Mohamed (saws) était un Prophète « Oummiy » – inconnaissant – envoyés aux « Oummiyines ». , les inconnaissants qui ne connaissaient ni ne pratiquaient les religions, les mythes et les philosophies de leur époque, mais qui maitrisaient parfaitement la langue arabe, langue maternelle, langue d’usage domestique et sociale, langue littéraire et poétique, langue coranique. Mohamed et ses compagnons ne pouvaient donc ignorer toutes les configurations complexes du verbe dire ni les singularités qui font qu’au lieu du verbe dire le Coran a recours à un verbe spécifique comme transmettre, proclamer, déclamer, raconter, discourir, solliciter. Ils ne pouvaient ignorer que le verbe dire dans le contexte coranique signifiait exactement dire et non une approximation ou une singularisation qu’aurait donné un verbe synonyme ou un autre verbe ….

Les détracteurs du Coran et les négateurs de Mohamed (saws) connaissaient parfaitement la langue arabe, mais le défi littéraire, sémantique, stylistique, parabolique et intellectuel du Coran les a anéantis. S’ils avaient trouvé une brèche dans le verbe dire du Coran ils l’auraient suivi.

La multiplicité des formes du verbe dire nous amènent à nous interroger sur ce qu’a voulu dire Allah ? Il ne nous donne pas la réponse comme une formulation à apprendre et à appliquer comme une recette de cuisine, mais il nous met en situation de chercher en nous livrant les indices et l’enchaînement des mots et des énoncés pour que nous pratiquions le Taddabbor, la lecture sensée et méditative qui découvre le sens global et le sens singulier du récit, de ses attendus, de ses conséquences.

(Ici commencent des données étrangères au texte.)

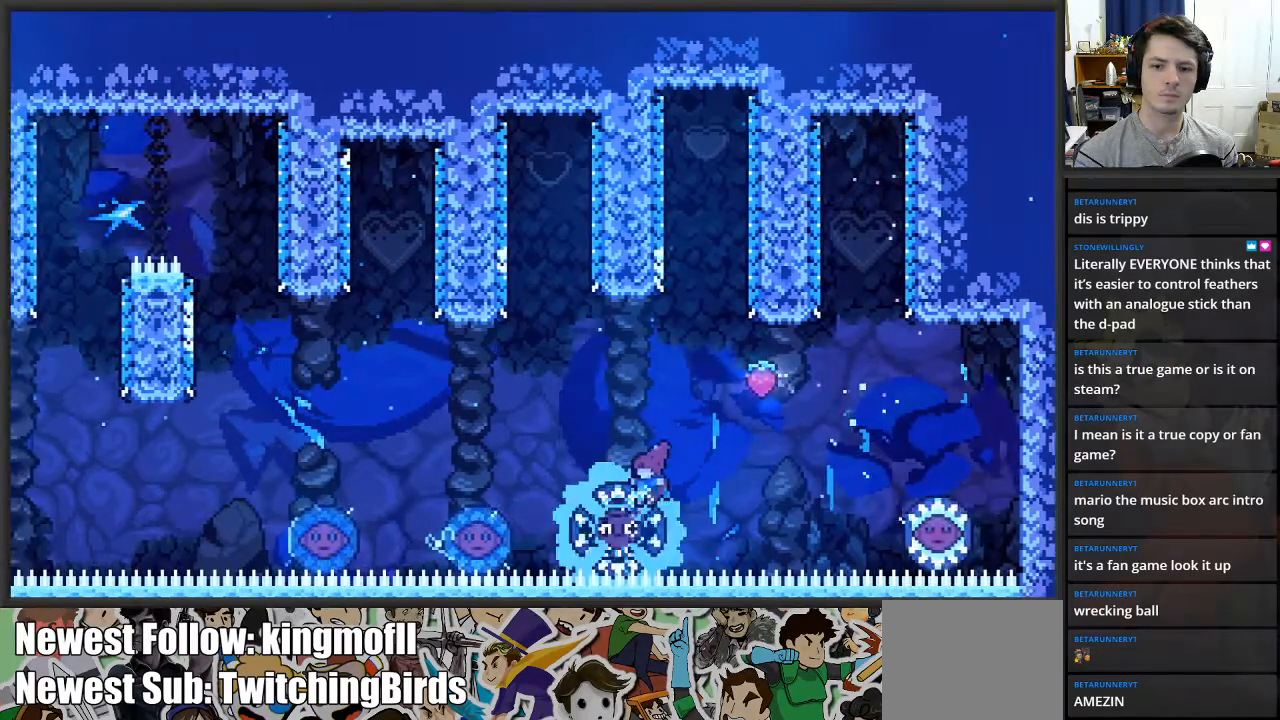
{"buttons": [], "left_stick": "left", "right_stick": "center", "events": []}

Le Taddabbor est un Taffakkor particulier, c’est un raisonnement qui correspond à la logique interne du Coran en étudiant ses Signes (Ayat) alors que le Taffakkor est un raisonnement sur les Signes de la Création (Ayat). Il s’agit de voir la Manifestation de Dieu à travers l’expression de l’unicité de ses Signes qui sont verbe et acte. Le Taddabor est la quête de Signes dans le contenu du Coran, c’est l’effort de comprendre le Coran par le Coran en construisant le réseau de sens entre les mots, les concepts, les énoncés et les contextes du Coran. Par le Taddabbor il y a un effort intellectuel qui libère l’intelligence de la lecture formaliste du Coran et qui fait impliquer la pensée, l’imagination et la mémoire dans une lecture dynamique, globale et signifiante faisant appel à la logique interne du Coran, à sa cohérence et à sa méthodologie singulière de dévoilement et de conjugaison des Signes à partir d’autres Signes.

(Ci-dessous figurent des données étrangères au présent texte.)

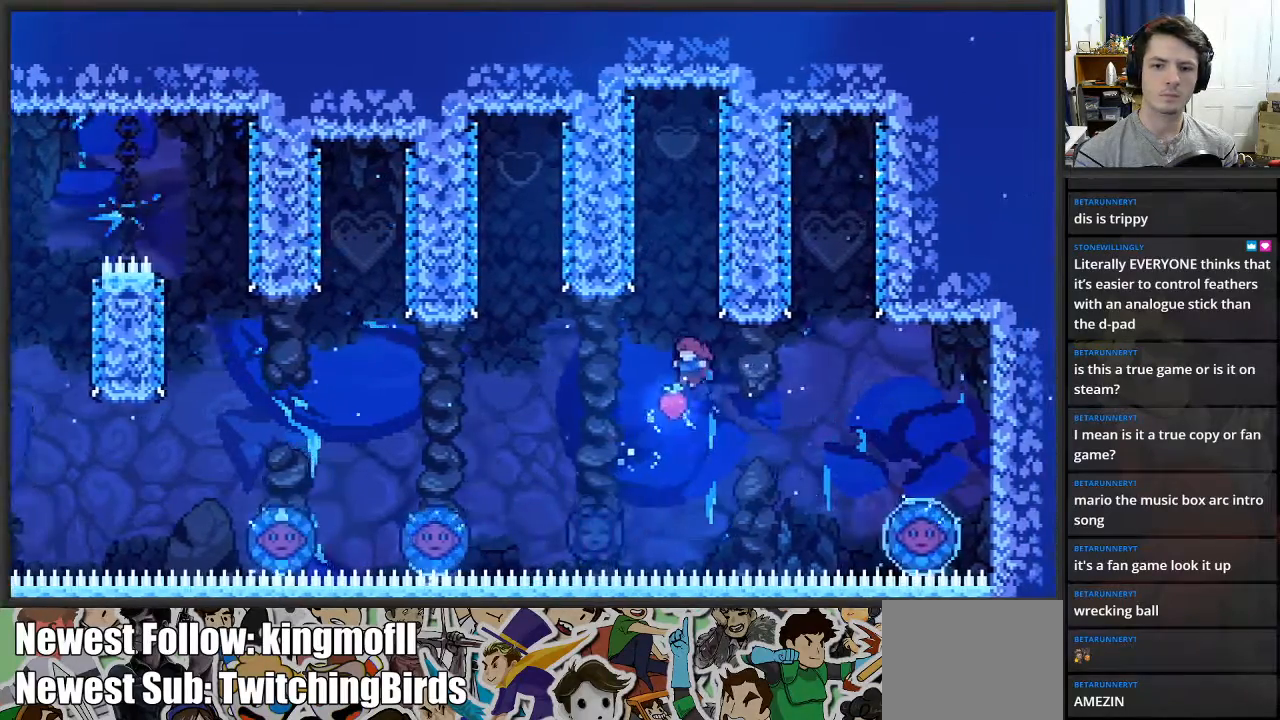
{"buttons": [], "left_stick": "left", "right_stick": "center", "events": []}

{N’ont-ils donc point médité la Parole ou bien leur est-il parvenu ce qui n’est pas parvenu aux premiers de leurs ancêtres.} Al Anbiya 68

{C’est un Livre béni que Nous t’avons révélé afin qu’ils méditent ses signes, et afin que les doués d’entendement se rappellent.}  Sàd 29

{Nous avons facilité en fait le Coran pour la réflexion. Y a-t-il donc quelqu’un qui réfléchisse ?} Al Qamar 32

Le Prophète (saws) demandait aux Compagnons d’étudier, d’analyser et de méditer le Coran :

 

أعربوا القرآن والتمسوا غرائبه

« Perfectionnez-vous dans l’étude de la syntaxe (et de la sémantique) du Coran puis chercher à atteindre ses joyaux ».

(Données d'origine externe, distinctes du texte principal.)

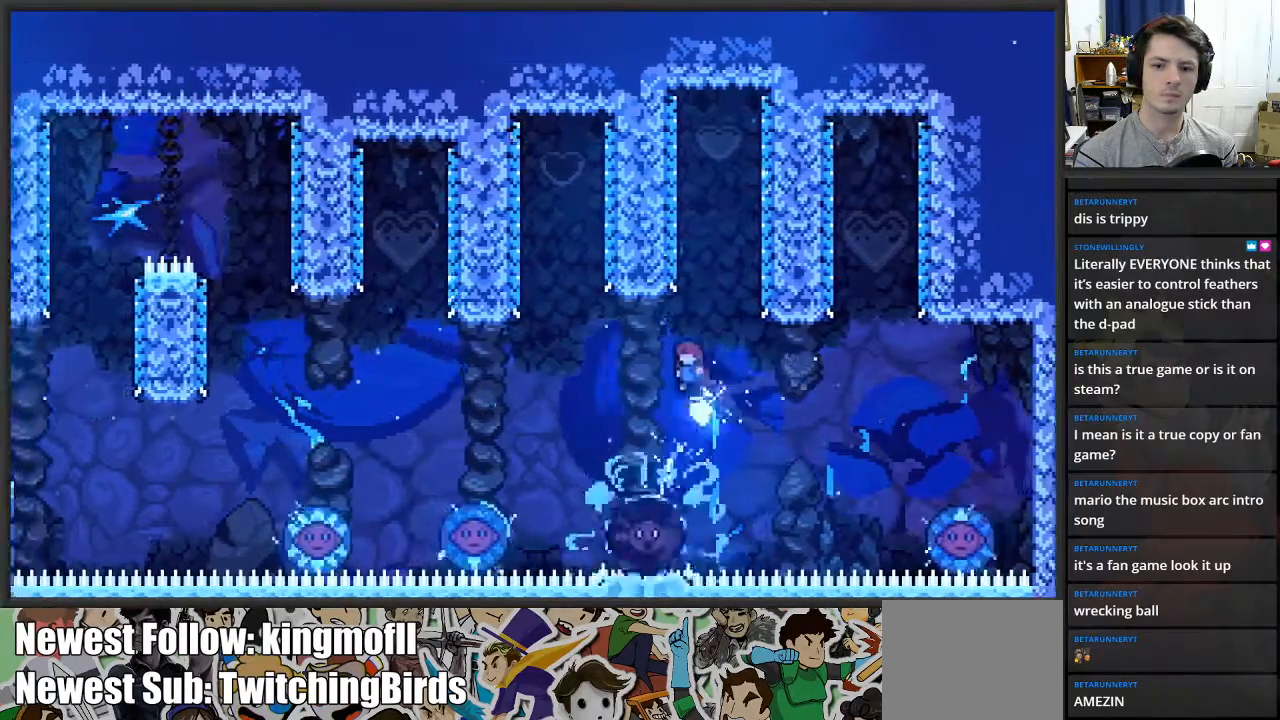
{"buttons": [], "left_stick": "right", "right_stick": "center", "events": [[350, "left_stick", "center"], [467, "left_stick", "right"]]}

Nous sommes amenés à lire le Coran comme s’il avait été révélé à nous sans intermédiaire. Nous sommes invités à méditer les dire d’Allah, des Anges, des Prophètes, de Pharaon et des négateurs de la vérité pour que nous puissions dire en notre âme et conscience : Que va me dire Allah le Jour de la Rencontre ? Que vais-je Lui dire ce jour-là ? Que dois-je dire ici dans chaque opportunité de vie et dans chaque lieu d’existence, comment le dire, pourquoi le dire ainsi et pas autrement ?

Dire est une grande responsabilité qui s’éduque, se cultive et s’assume. La multiplicité des dires et les nuances de leurs significations sont la démarche pédagogique du Coran pour éduquer le Croyant à assumer ses responsabilités et à garder en éveil les facultés qu’Allah a déposées en lui :

{N’affirme pas ce dont tu n’as aucune connaissance, car de l’ouïe, de la vue, du cœur, et de tout ceci, l’homme aura à en rendre compte.} Al Isra 36

Dans une série d’articles sur le verbe dire, je vais tenter de livrer quelques pistes de réflexions sur le sens des dires coraniques et dans la foulée, à la lumière du Coran et de l’expérience de la vie, je vais me permettre de pointer quelques traits de notre réalité.